The fee schedule was positive for primary care physicians at first, but a flawed updating process over the decades led to differences in Medicare payments by specialty, largely favoring procedural specialists over those who billed for evaluation and management services.

But Dr. Ginsburg said Medicare is now on the cusp of an even more important payment change as federal officials begin to move away from fee-for-service and toward payment approaches that emphasize quality and value.

While some new payment model experiments have been promising, the attempts by the Centers for Medicare & Medicaid Services have been “fumbling,” Dr. Ginsburg said.

Changing physician satisfaction

Medicare beneficiaries are typically happier with their health coverage than individuals enrolled in private, employer-sponsored insurance and are less worried about financial barriers to care, Dr. Guterman said.

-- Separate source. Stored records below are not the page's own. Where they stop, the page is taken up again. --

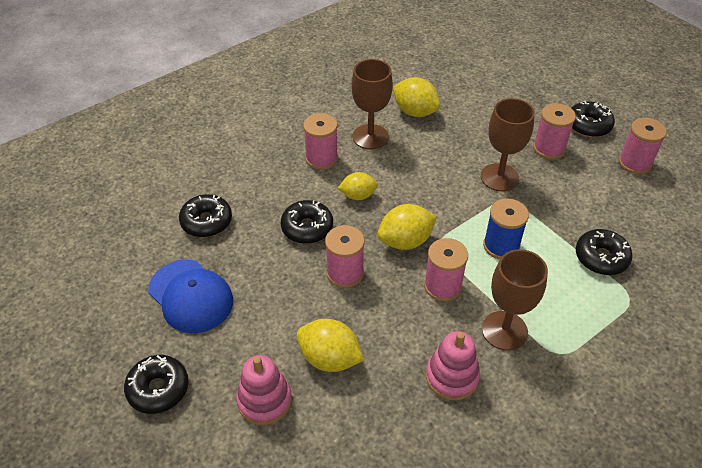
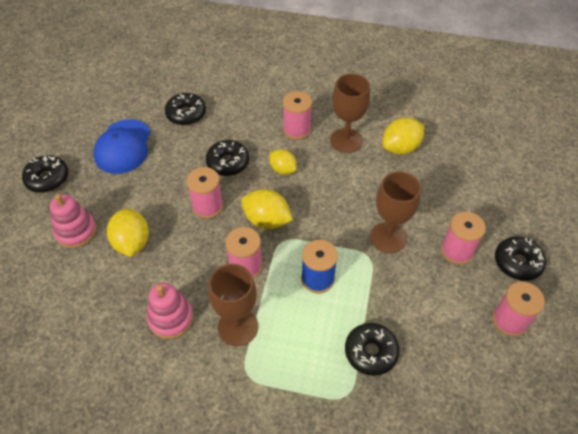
camera: 50 degrees right, 5 degrees up
(415, 112) = (400, 148): yellow lemon -> yellow lemon turned 60 degrees clockwise

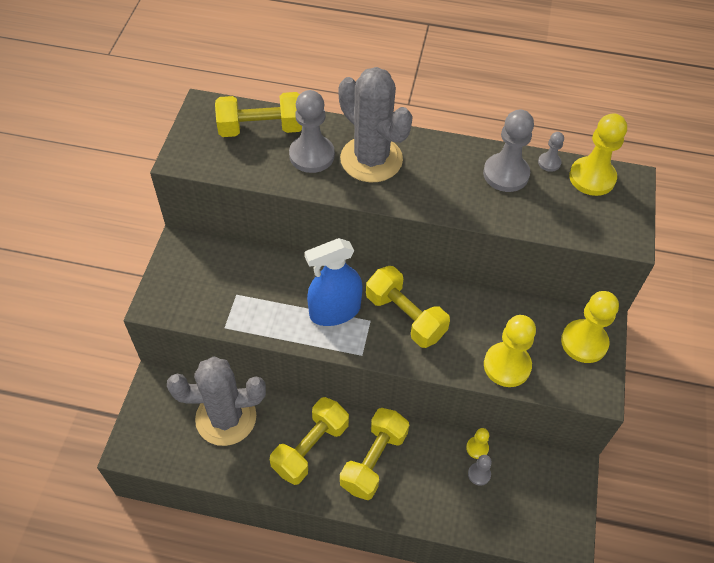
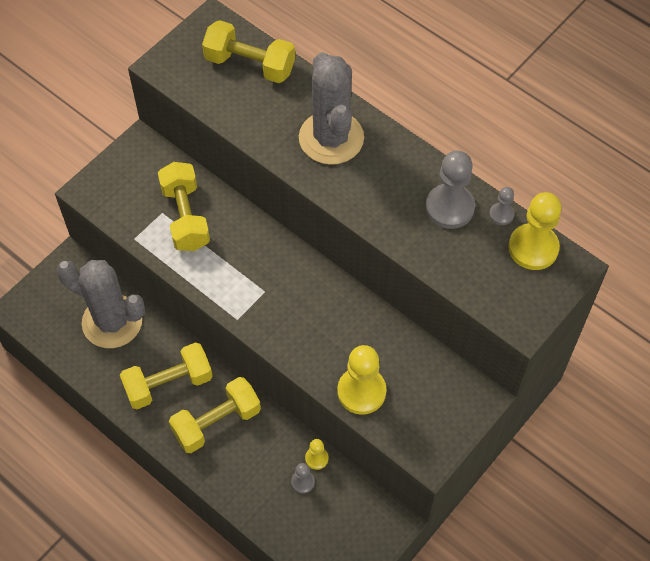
camera: 30 degrees right, 5 degrees up
(312, 155) = (279, 111): grey pawn -> none
(335, 311) = (238, 268): blue spray bottle -> none
(405, 316) = (298, 302): yellow dumbbell -> yellow dumbbell (185, 217)
(584, 342) = (450, 405): yellow pawn -> none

“I think it’s fair to say that it’s one of the more popular federal programs ever,” he said. “You hear people frequently talking about how touchy it is to make any changes to the program because people are very wary of having that benefit diluted.”

That’s not the case for physicians.

Dr. Austin King Courtesy of the Texas Medical Association.

Dr. Austin King

“The physicians I’ve talked to over the last 2 years feel like they’re drowning in red tape,” said Dr. Austin King, president of the Texas Medical Association and a head and neck surgeon in Abilene.

The result is that physicians are becoming employees in large physician practices or hospitals, or they are moving to set up boutique practices, Dr. King said. “Right now, the physicians are not real happy with the program.”

Dr. King predicted that physicians will continue to move out of the program, creating patient access issues, unless Congress gives them a way to recoup their costs, such as through the practice of balance billing.

Resolving issues like the looming annual cuts from the Sustainable Growth Rate formula and eliminating the Affordable Care Act’s Independent Payment Advisory Board would put some predictability back into the system, Dr. King said, adding that it’s not enough because it would still leave the numerous regulatory requirements, which many physicians “agonize” over.